Gold slides 4% as Middle East escalation fuels inflation and rate-hike concerns - KITCO
“Paper Gold Slides”
Let's be clear: a 4% slide in gold is not a sign of weakness for your stack. It's a calculated shakeout by the paper markets, using the convenient narrative of Middle East escalation fueling inflation and rate-hike concerns. This is classic Wall Street misdirection designed to scare the weak hands. For anyone holding physical, this isn't a problem, it's a discounted entry point for those looking to acquire more real wealth at a temporarily suppressed spot.
The talking heads are linking a geopolitical event to inflation, which then supposedly mandates higher rates, making gold less attractive. This is the textbook, academic explanation. But what they're missing is the real inflation already baked into the system, the inflation that makes physical gold a necessity, regardless of short-term rate hikes. Rate hikes, especially if they lag behind actual inflation, mean nothing for your real purchasing power. We saw this in the 1970s; gold performed robustly even with rising nominal rates because real rates remained deeply negative due to rampant inflation.

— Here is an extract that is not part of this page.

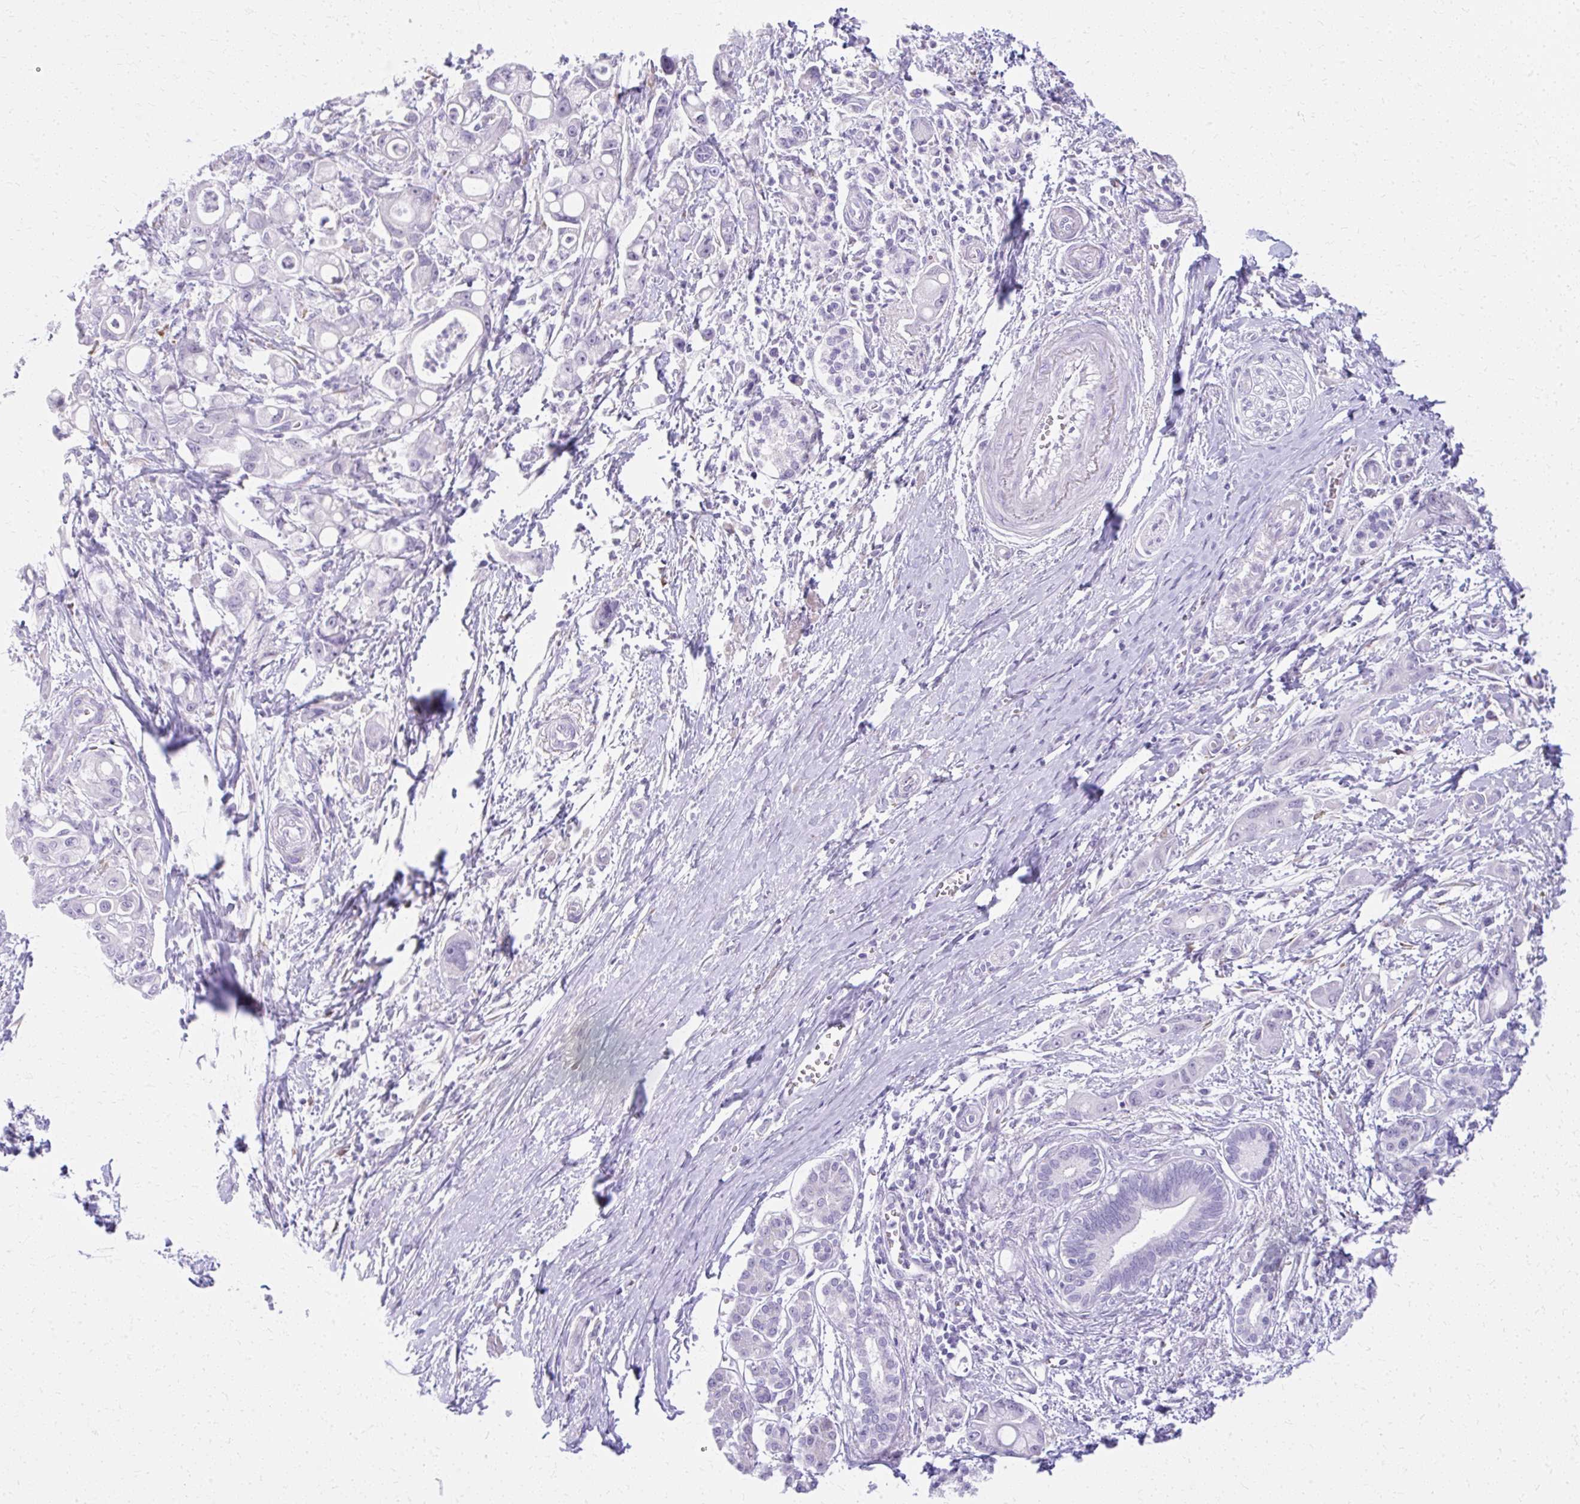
{"staining": {"intensity": "negative", "quantity": "none", "location": "none"}, "tissue": "pancreatic cancer", "cell_type": "Tumor cells", "image_type": "cancer", "snomed": [{"axis": "morphology", "description": "Adenocarcinoma, NOS"}, {"axis": "topography", "description": "Pancreas"}], "caption": "A micrograph of human pancreatic cancer (adenocarcinoma) is negative for staining in tumor cells. The staining is performed using DAB brown chromogen with nuclei counter-stained in using hematoxylin.", "gene": "PRAP1", "patient": {"sex": "male", "age": 68}}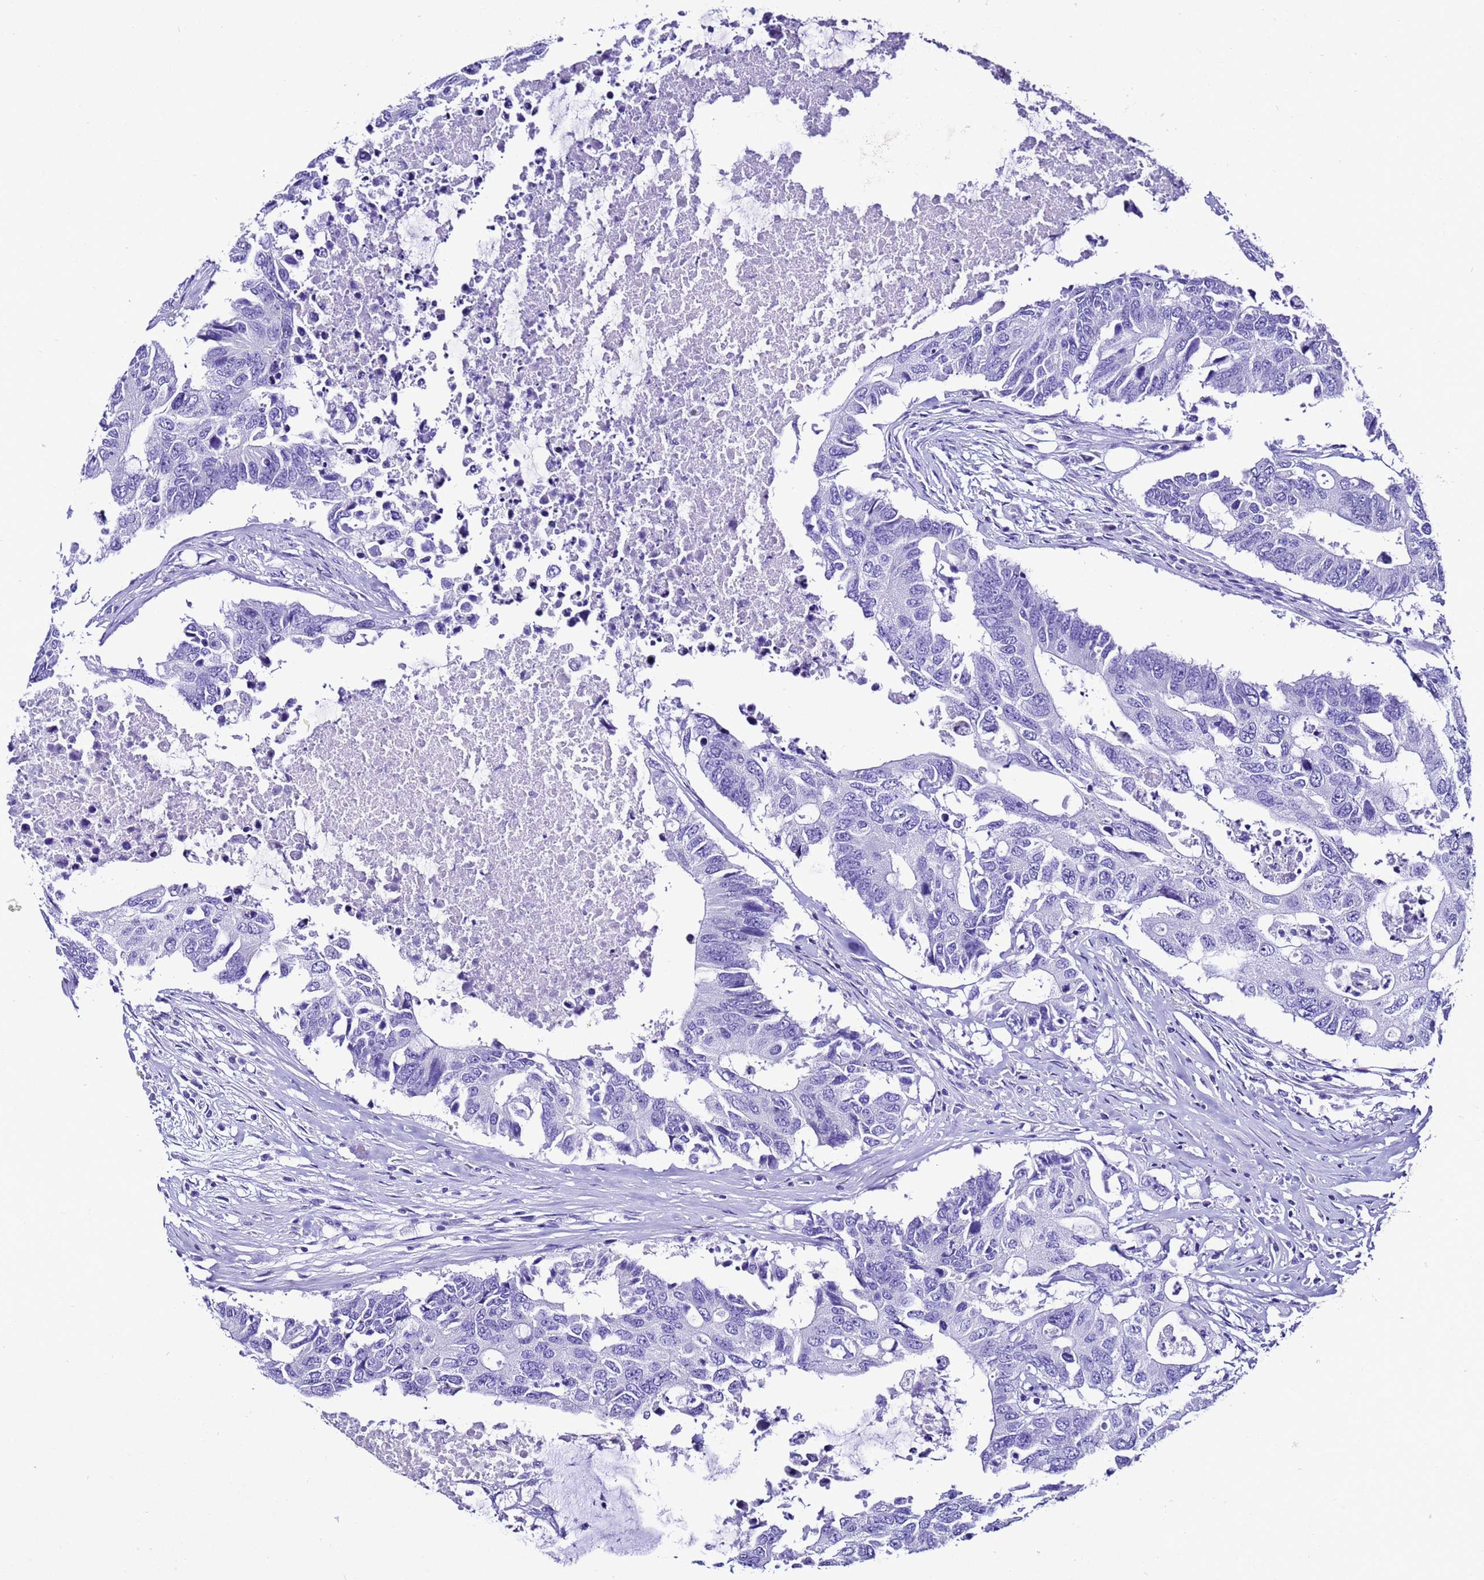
{"staining": {"intensity": "negative", "quantity": "none", "location": "none"}, "tissue": "colorectal cancer", "cell_type": "Tumor cells", "image_type": "cancer", "snomed": [{"axis": "morphology", "description": "Adenocarcinoma, NOS"}, {"axis": "topography", "description": "Colon"}], "caption": "Tumor cells show no significant protein expression in adenocarcinoma (colorectal). (Brightfield microscopy of DAB (3,3'-diaminobenzidine) IHC at high magnification).", "gene": "ZNF417", "patient": {"sex": "male", "age": 71}}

A single-day drop of this magnitude, pushing spot down to around 4240.5 from what was likely over 4400 earlier, is significant on paper. We haven't seen a single-day move this large since the initial panic of March 2020. But what happened immediately after March 2020? Gold went on to hit new all-time highs. These sudden corrections are healthy, cleaning out speculative long positions on the COMEX and resetting the board for the next leg up. The gold-silver ratio is currently at 62.8:1. If silver holds up better or recovers faster than gold, that ratio could compress, indicating silver's relative strength.
While the paper market does its dance, the physical market tells a different story. Dealers are likely seeing increased buying interest on these dips. Premiums on physical oz will hold firm, if not tick up, as savvy stackers use these moments to add to their holdings. You're not selling your gold to COMEX speculators at 4240.5. You're holding real wealth, disconnected from their fear-mongering and algorithms. The underlying fundamentals of endless money printing, escalating national debt, and persistent geopolitical instability haven't changed. In fact, the very "Middle East escalation" they cite as a reason for gold to fall is precisely why you need gold as insurance.
Watch the Fed's rhetoric carefully, but don't get caught up in their theatrics. Pay more attention to the actual inflation data, not just the headlines, and keep an eye on the physical demand indicators from mints and refiners. The long-term trend for physical gold and silver remains undeniably up.